== GOAL OF THE EXERCISE ==
Two lines below mark the span: the one containing "focal_35mm: 16" and the one containing "exposure_s: 1/800". Set down both, plus every line between, exactly as they stand, and nothing else.
*** DATA SHOWN ***
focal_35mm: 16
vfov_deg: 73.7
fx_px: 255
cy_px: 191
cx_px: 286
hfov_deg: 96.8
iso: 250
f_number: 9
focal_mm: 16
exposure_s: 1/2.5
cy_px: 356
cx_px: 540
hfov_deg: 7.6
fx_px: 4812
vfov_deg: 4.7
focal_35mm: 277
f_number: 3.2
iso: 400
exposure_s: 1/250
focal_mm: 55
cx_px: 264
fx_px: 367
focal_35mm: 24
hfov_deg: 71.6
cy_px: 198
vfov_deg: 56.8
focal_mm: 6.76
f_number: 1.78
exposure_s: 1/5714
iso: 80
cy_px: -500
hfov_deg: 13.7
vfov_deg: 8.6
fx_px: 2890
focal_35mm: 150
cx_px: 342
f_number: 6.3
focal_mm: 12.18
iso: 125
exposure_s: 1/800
***
*** DATA SHOWN ***
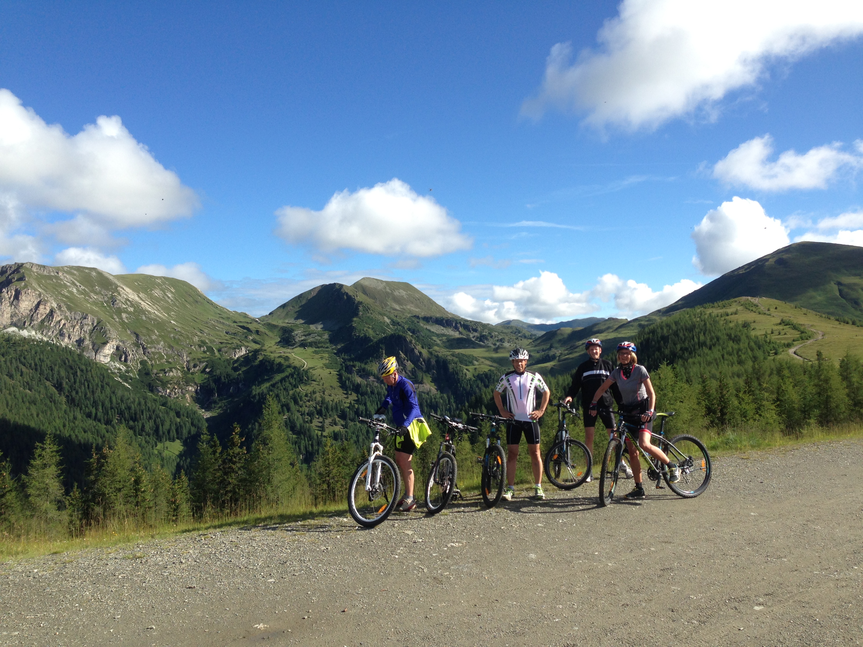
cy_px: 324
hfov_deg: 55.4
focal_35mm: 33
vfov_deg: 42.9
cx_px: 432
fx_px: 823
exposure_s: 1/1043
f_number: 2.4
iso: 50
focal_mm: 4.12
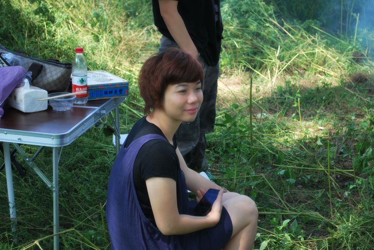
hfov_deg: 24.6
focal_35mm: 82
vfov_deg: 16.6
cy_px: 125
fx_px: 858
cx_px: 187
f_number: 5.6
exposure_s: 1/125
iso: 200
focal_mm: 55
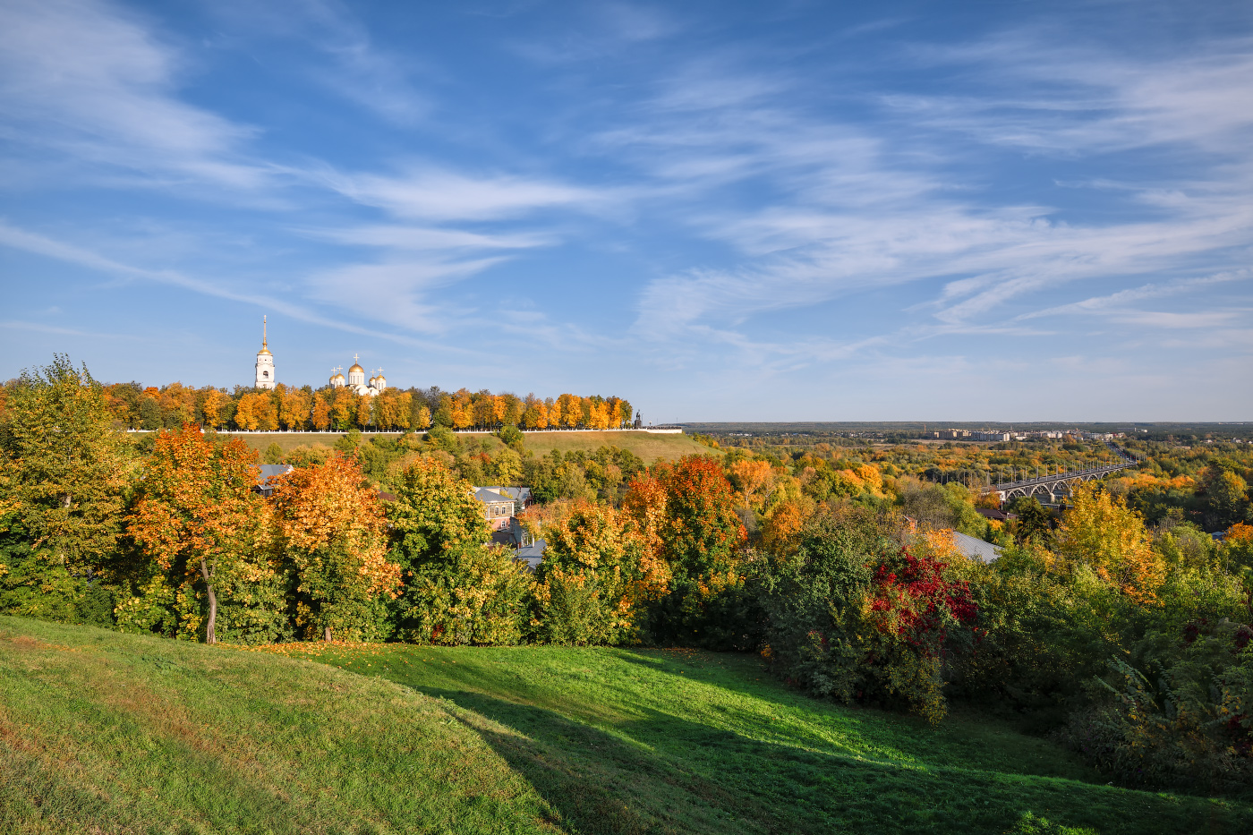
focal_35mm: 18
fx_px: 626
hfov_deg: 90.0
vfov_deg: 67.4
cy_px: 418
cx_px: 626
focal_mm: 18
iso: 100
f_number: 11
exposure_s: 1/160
***
== ANSWER SECTION ==
focal_35mm: 16
vfov_deg: 73.7
fx_px: 255
cy_px: 191
cx_px: 286
hfov_deg: 96.8
iso: 250
f_number: 9
focal_mm: 16
exposure_s: 1/2.5
cy_px: 356
cx_px: 540
hfov_deg: 7.6
fx_px: 4812
vfov_deg: 4.7
focal_35mm: 277
f_number: 3.2
iso: 400
exposure_s: 1/250
focal_mm: 55
cx_px: 264
fx_px: 367
focal_35mm: 24
hfov_deg: 71.6
cy_px: 198
vfov_deg: 56.8
focal_mm: 6.76
f_number: 1.78
exposure_s: 1/5714
iso: 80
cy_px: -500
hfov_deg: 13.7
vfov_deg: 8.6
fx_px: 2890
focal_35mm: 150
cx_px: 342
f_number: 6.3
focal_mm: 12.18
iso: 125
exposure_s: 1/800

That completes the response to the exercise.